China has a long history of drinking tea and while the hot brew is still the most popular drink in the country, a Canadean report finds that coffee is expanding its market share rapidly.
In 2014, the Chinese consumed 1.28 billion kg of hot drinks, with hot tea accounting for 82% of the total volume.
While hot coffee holds a comparatively small share of the Chinese hot drinks market (5.7%), it will register the highest growth in volume terms between 2014 and 2019 with a compound annual growth rate (CAGR) of 15.4%.
Hot tea, on the other hand, will only grow at a CAGR of 5.6% over the same period.
Overall, hot coffee is forecast to gain market share in China, from 5.7% in 2014 to 8.4% in 2019, while the share of hot tea will decline.
The company says hot coffee is not only the fastest growing in volume, but also in value terms.

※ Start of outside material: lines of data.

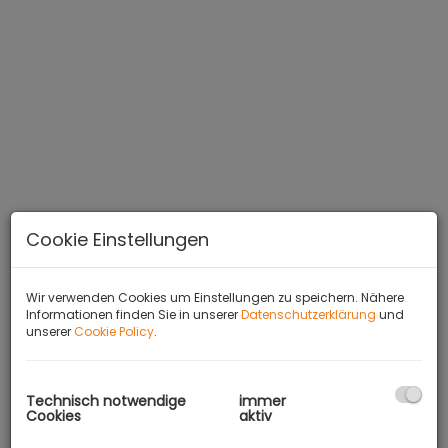
Cookie Einstellungen
Wir verwenden Cookies um Einstellungen zu speichern. Nähere
Informationen finden Sie in unserer
Datenschutzerklärung
und
unserer
Cookie Policy
.
BESCHREIBUNG
Technisch notwendige
immer
Cookies
aktiv
Zur provisionsfreien Vermietung -mit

The Chinese hot coffee market – worth US$2.1 billion in 2014 – is expected to reach US$4.5 billion by 2019.
This means the value of the Chinese coffee market will increase at a CAGR of 16.5%.
Tea is forecast to reach a market value of US$27.6 billion by 2019, up from US$16.5 billion in 2014, registering a CAGR of 10.8%.

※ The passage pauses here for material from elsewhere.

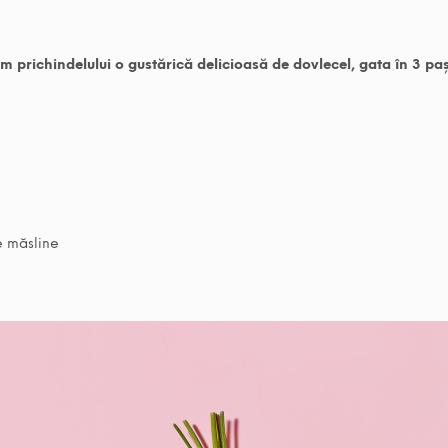
im prichindelului o gustărică delicioasă de dovlecel, gata în 3 paș
de măsline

“More Chinese consumers are socializing in sophisticated coffee shops and are trying out the varying tastes and premium nature of coffee,” says analyst Kirsty Nolan.
Chinese coffee market highly consolidated
Instant coffee accounts for 84% of the coffee market in China, making it the coffee of choice for the average Chinese consumer.
Roast and ground coffee together with coffee beans only come up to 16% of the market.
Overall, the Chinese coffee market is highly consolidated.
“Despite consolidation in the Chinese coffee market, consumers are still looking for quality and variety,” says Nolan.
“This means that in due course, the market will open up to smaller brands, offering consumers the quality and exclusivity they are seeking from coffee.”